Keeping these things in mind can decrease conflict.

“How do I get my ex to be consistent with discipline?”

“Sometimes I find it very hard not to talk bad about my ex in front of the children.”

“Nothing makes my blood pressure go up faster than when my ex says they will do something and they don’t.”

“I honestly believe my ex does things intentionally to get back at me.”

In the aftermath of a divorce, people often realize that instead of being better off as they hoped, they’ve traded one set of problems for another. There are a lot of frustrated moms and dads who don’t understand why they can’t agree on anything after the divorce when it comes to parenting.

Life is Different

Even if you’ve lived with this person for years, learning how to live separate lives while still parenting your children well may be tricky. There may be things your ex is doing that you totally don’t agree with, but you have to figure out how to work within the boundaries of your new relationship while always considering what’s in your child’s best interest.

For starters, it’s important to plan how you’ll manage as a single parent.

* Task prompt:
According to the passage on parenting after divorce, what do people often realize in the aftermath of a divorce? The records have no part in this work.

* Excerpted data:
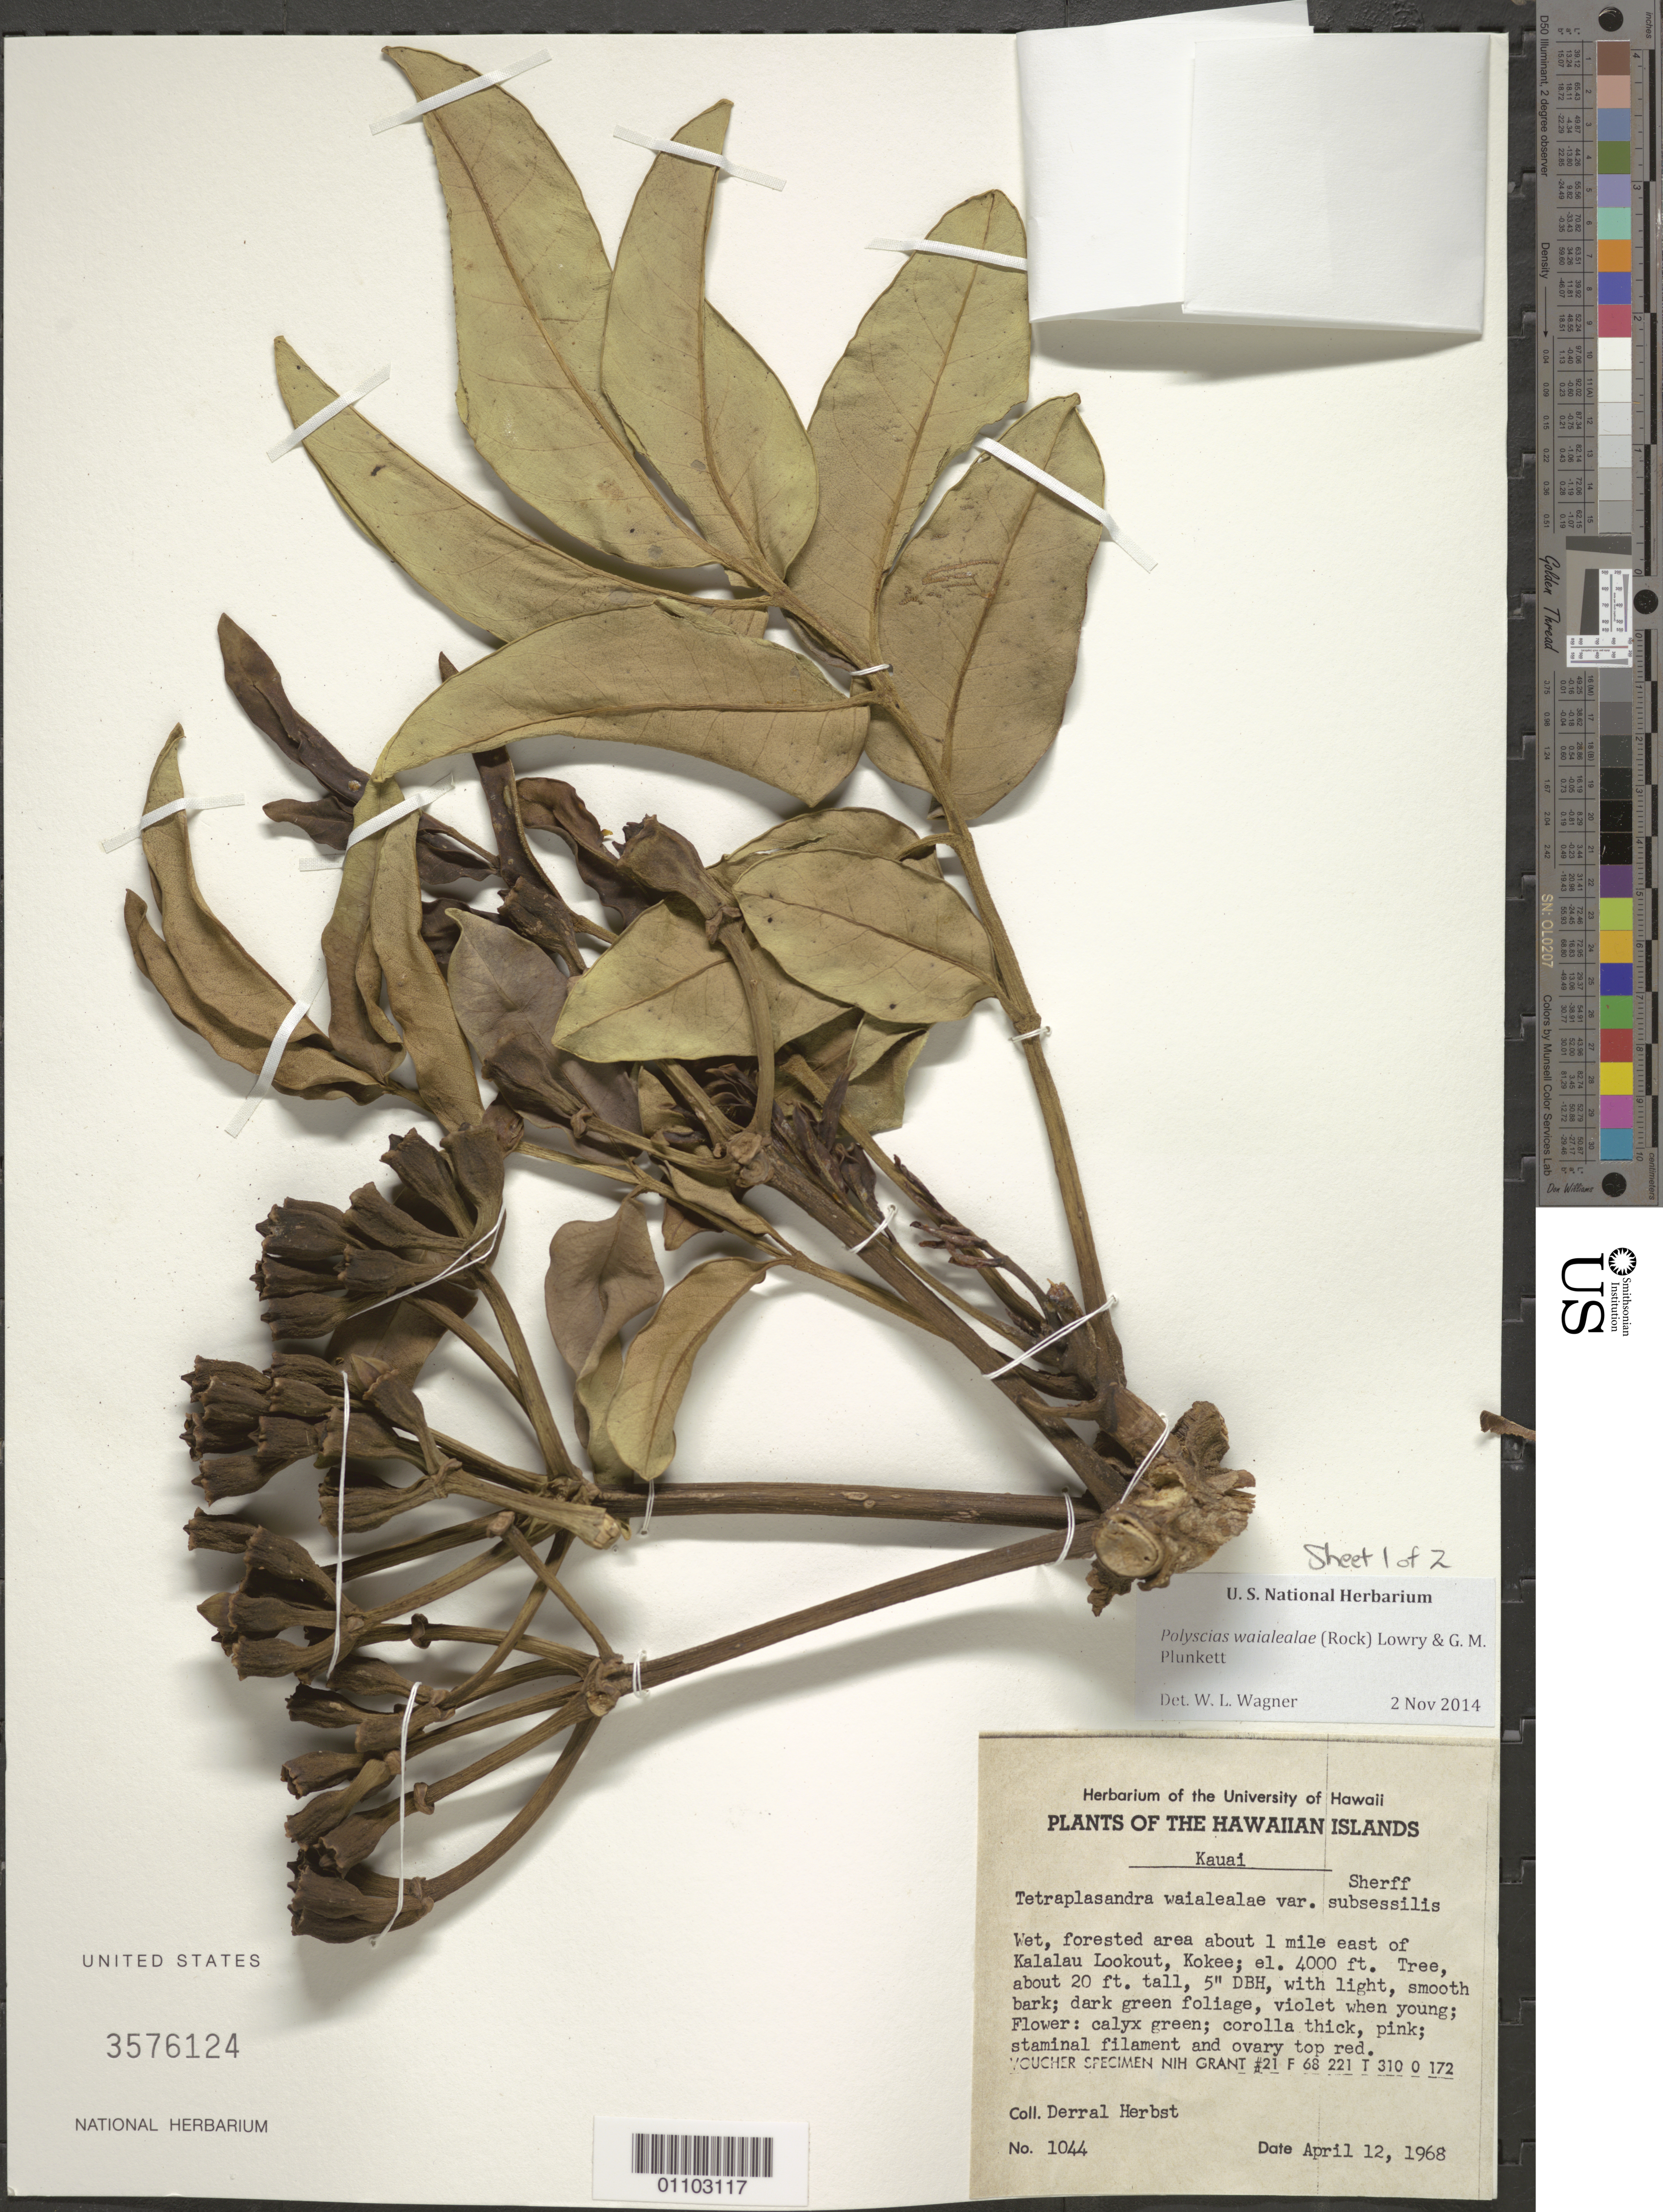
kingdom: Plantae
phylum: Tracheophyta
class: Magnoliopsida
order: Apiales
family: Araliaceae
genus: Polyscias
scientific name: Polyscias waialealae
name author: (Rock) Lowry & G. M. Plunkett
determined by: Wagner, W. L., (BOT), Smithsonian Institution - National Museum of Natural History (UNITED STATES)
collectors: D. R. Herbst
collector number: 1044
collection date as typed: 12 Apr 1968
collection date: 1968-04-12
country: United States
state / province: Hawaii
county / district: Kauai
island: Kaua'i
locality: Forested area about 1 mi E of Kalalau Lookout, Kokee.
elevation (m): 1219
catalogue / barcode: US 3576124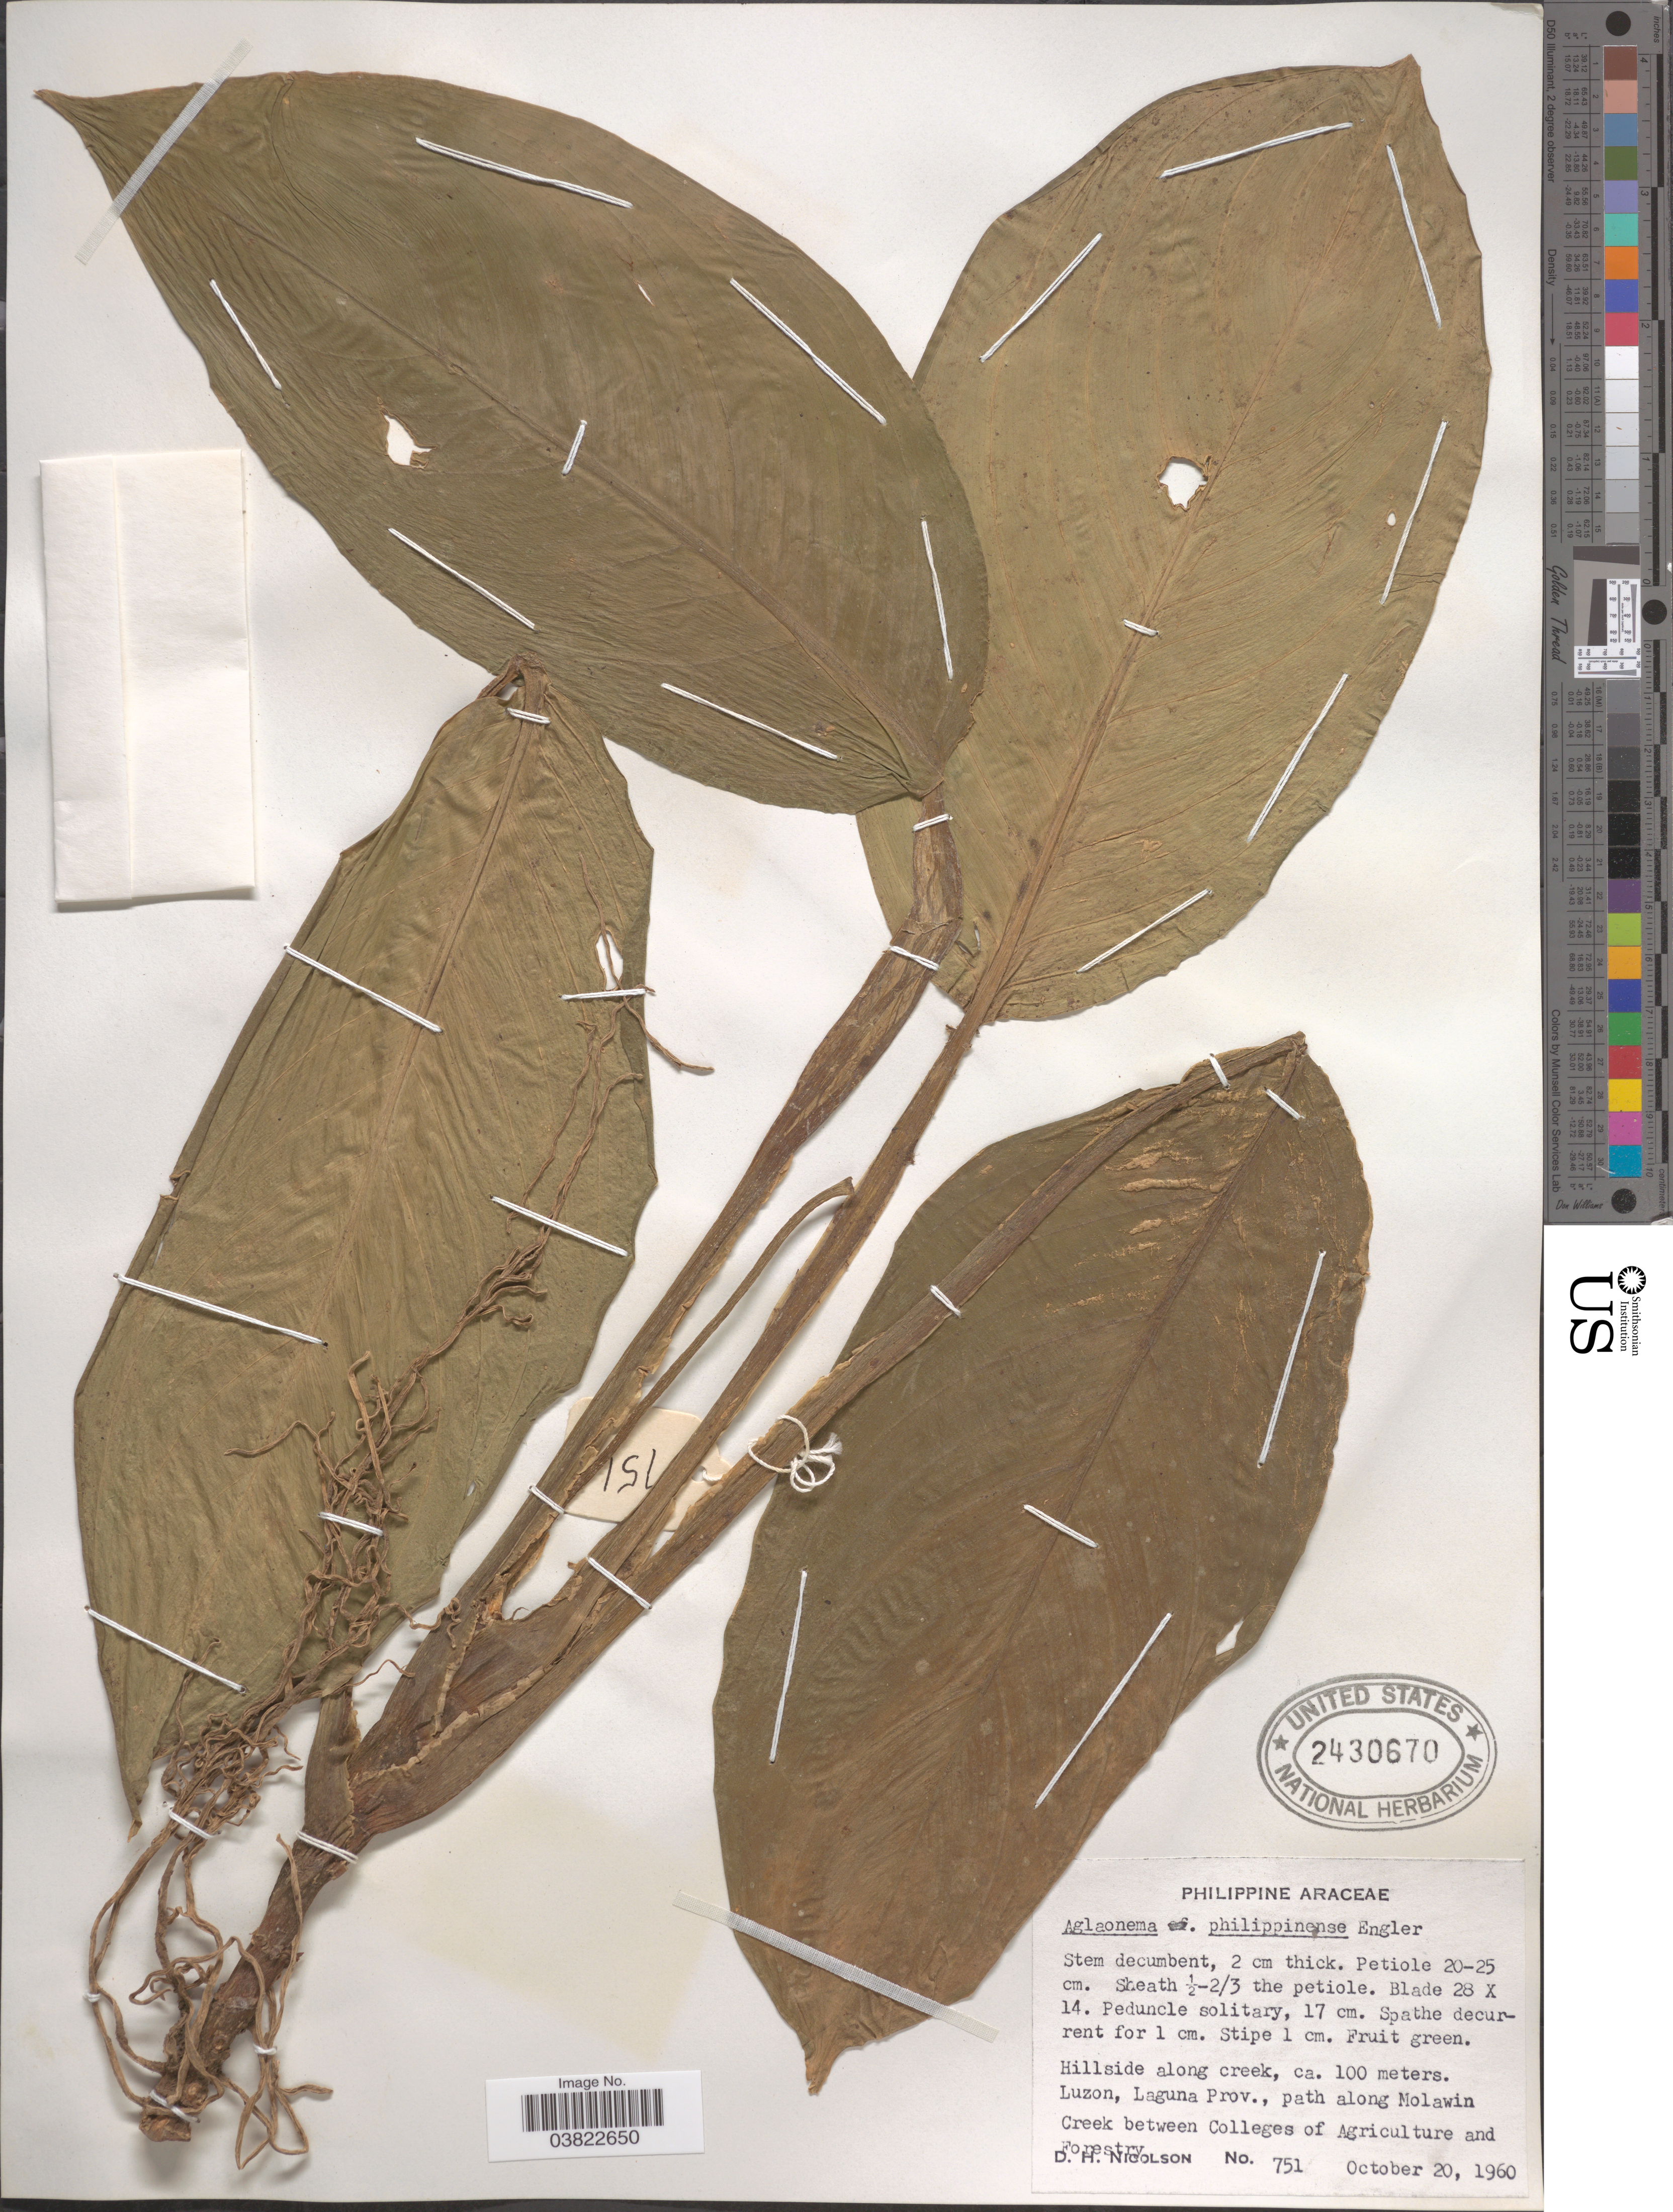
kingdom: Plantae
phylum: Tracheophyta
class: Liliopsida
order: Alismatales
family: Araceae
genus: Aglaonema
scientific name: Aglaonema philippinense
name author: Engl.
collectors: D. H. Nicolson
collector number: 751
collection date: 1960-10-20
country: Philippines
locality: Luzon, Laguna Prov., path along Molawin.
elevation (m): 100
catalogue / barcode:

* Task solution:
Instead of being better off as they hoped, they've traded one set of problems for another.